Following two enormous oil spills that occurred in Bodo in late 2008, Leigh Day is bringing a claim in the High Court to ensure that members of the Bodo community receive adequate compensation for the damage caused by the oil spills and to ensure that the Bodo area is properly cleaned up and remediated.

Shell has accepted that it was responsible for both of these spills but says that the volume of oil spilt was about 4,000 barrels and that only 36 hectares were impacted.  SPDC’s pipelines running through Bodo are nearly 50 years old and have not been maintained or inspected properly by SPDC. Both spills continued to pour oil out into the environment for weeks even after SPDC had been alerted to the oil spills.

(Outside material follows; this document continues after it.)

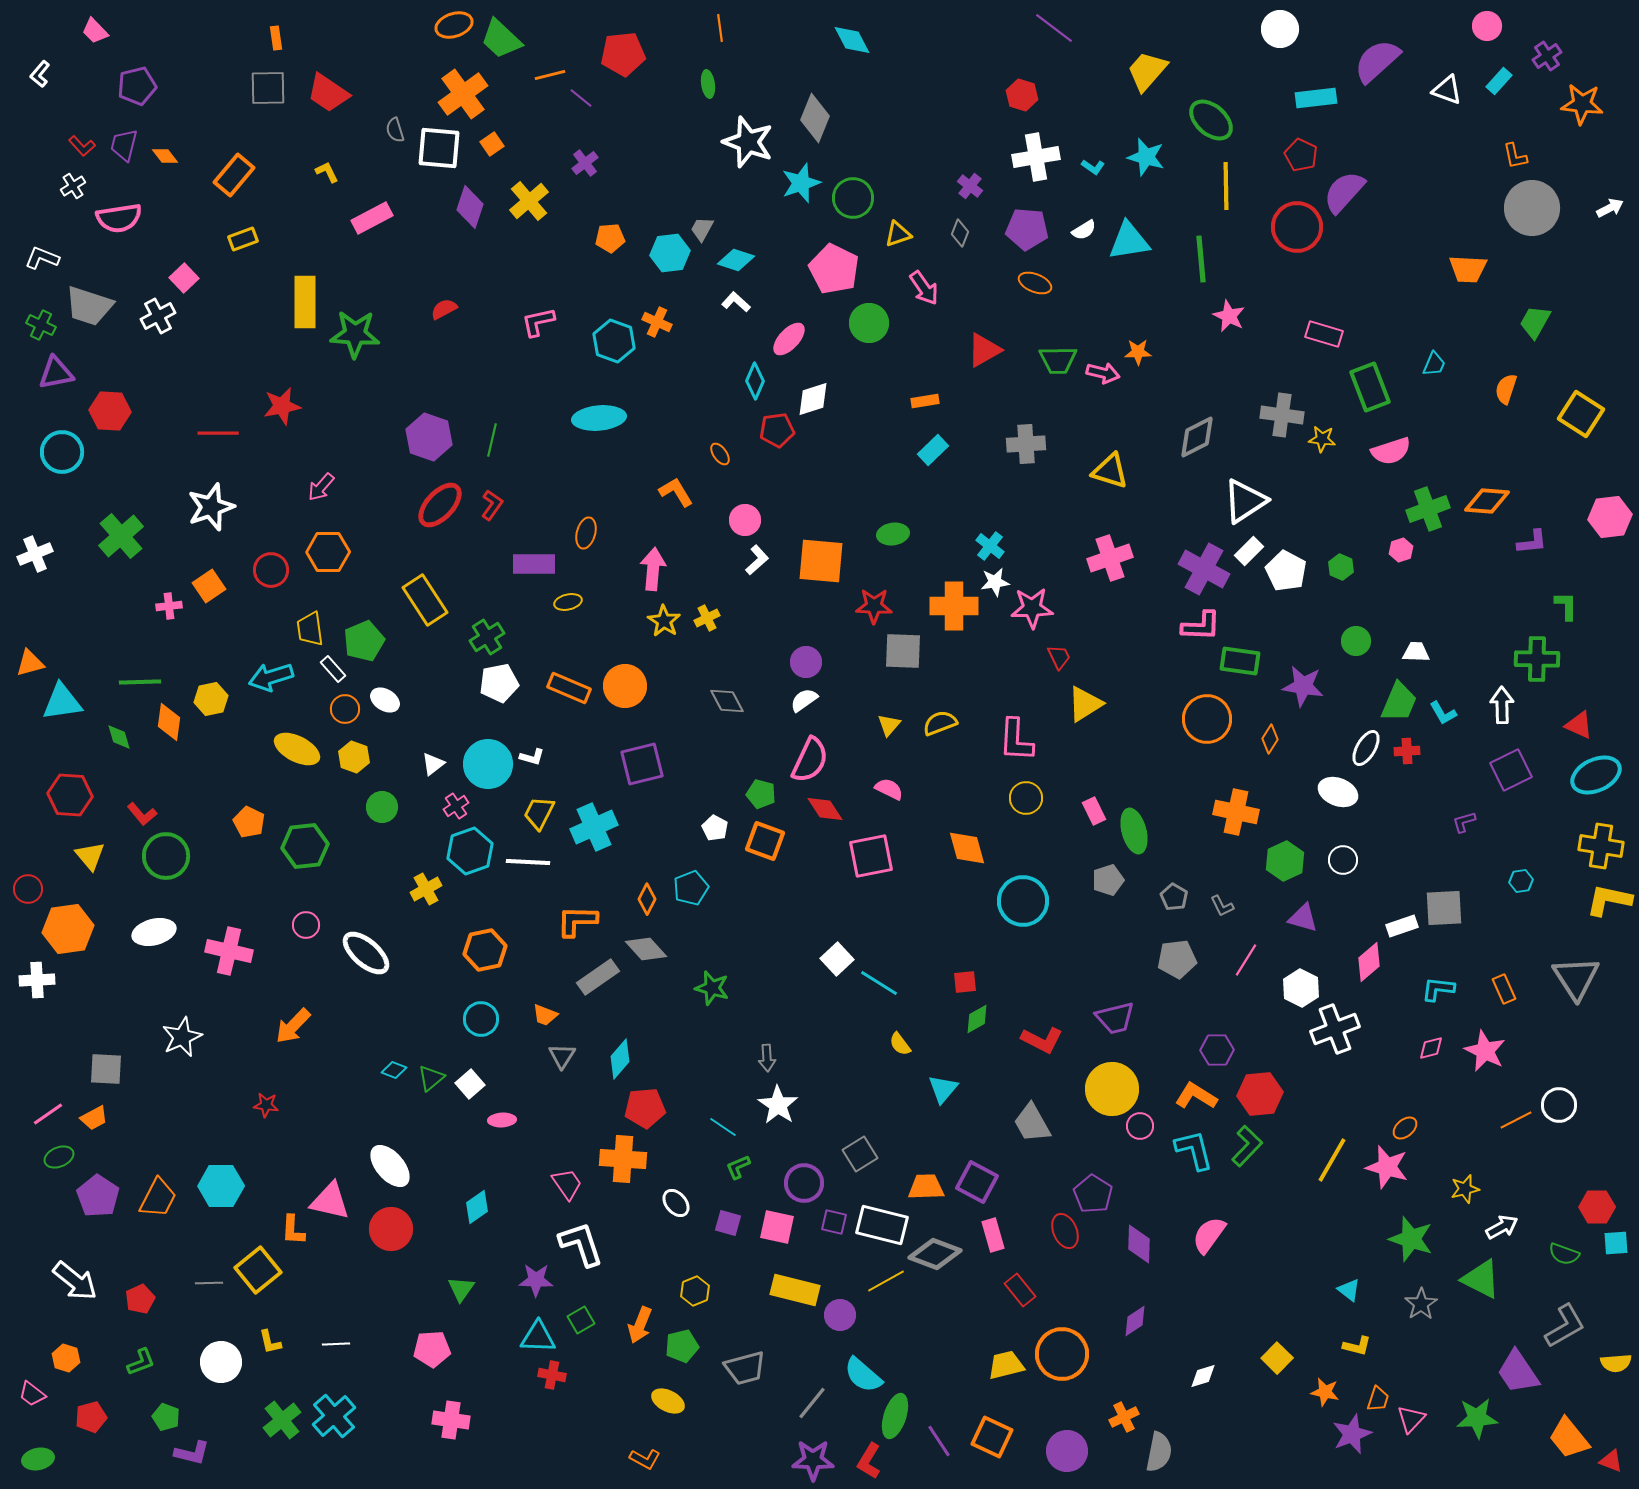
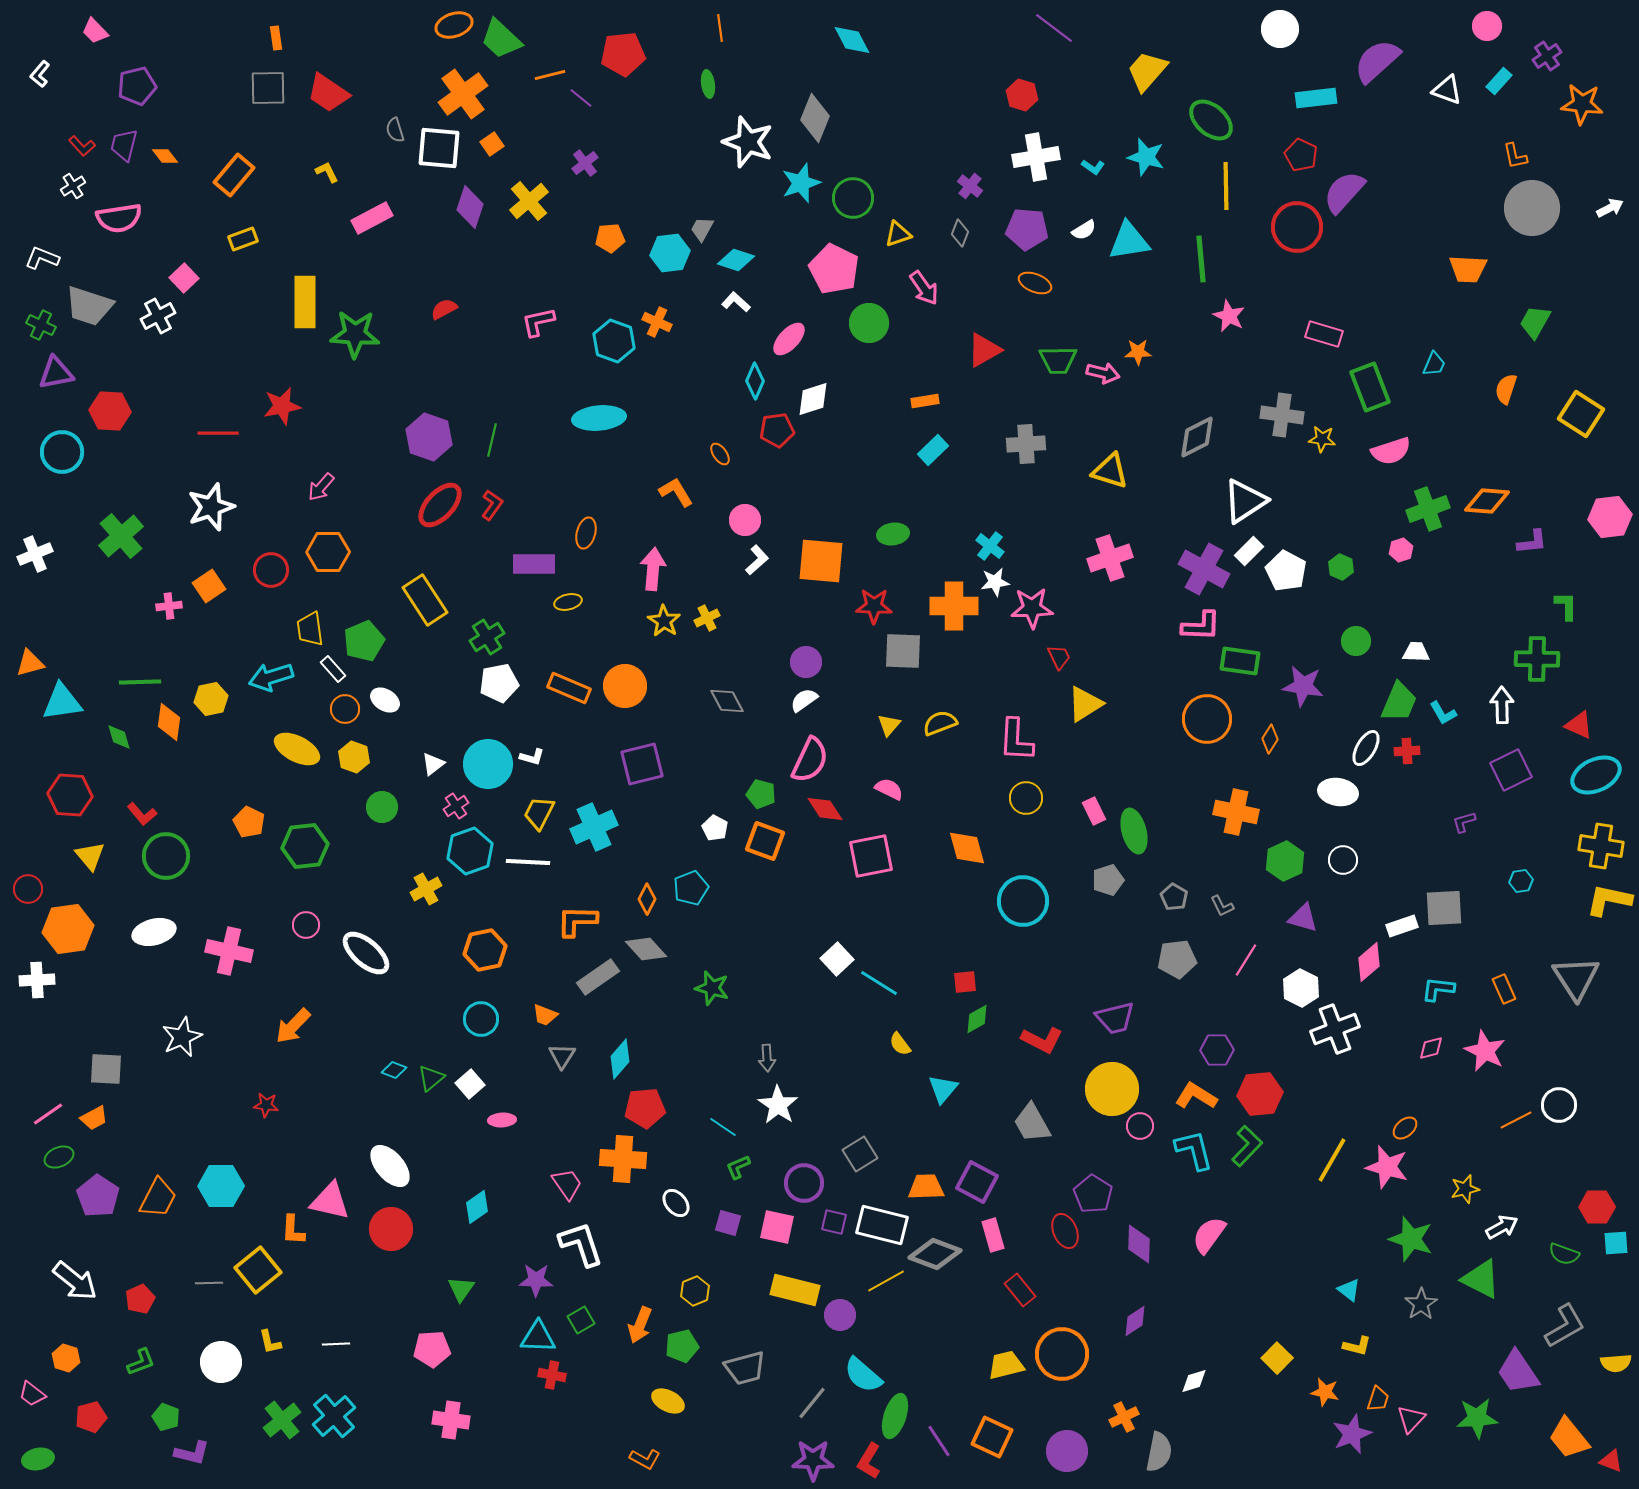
white ellipse at (1338, 792): rotated 12 degrees counterclockwise
white diamond at (1203, 1376): moved 9 px left, 5 px down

The amount of oil spilt is estimated by the Claimants’ experts to be as large as the spill following the Exxon Valdez disaster in Alaska in 1989.  They state that Bodo spill has caused the largest loss of mangrove habitat by oil pollution in history.  The oil spills resulted in massive contamination of the creek, rivers and waterways in the Bodo area and devastated the local mangroves, fauna, wildlife and fishing stocks.

In 2011, Shell reported global annual earnings of £18bn – more than £2m an hour. Shell’s Chief Executive was paid £10.4m in 2011, some of which was in the form of a bonus awarded on the basis of “operational excellence”.  

By contrast, the Bodo community is a rural coastal settlement, which consists of approximately 50,000 people who live in 35 villages.  The majority of its inhabitants lived as subsistence fishermen and farmers until the two oil spills.  The Bodo community that has been devastated by these oil spills is one of the poorest in the world.  Bodo is an environmentally sensitive area and the way of life of the local people depends on the natural environment.  Community members are no longer able to fish locally to make a living.

Following the disaster, Shell offered the Bodo community bags of rice, beans, sugar and tomatoes as relief.  SPDC has still not offered an acceptable amount of compensation to this impoverished community, whose environment and livelihoods have been destroyed by the two oil spills.

Leigh Day is working to make sure that members of the Bodo community are adequately compensated and that Shell carries out a full and effective clean-up of the impacted areas.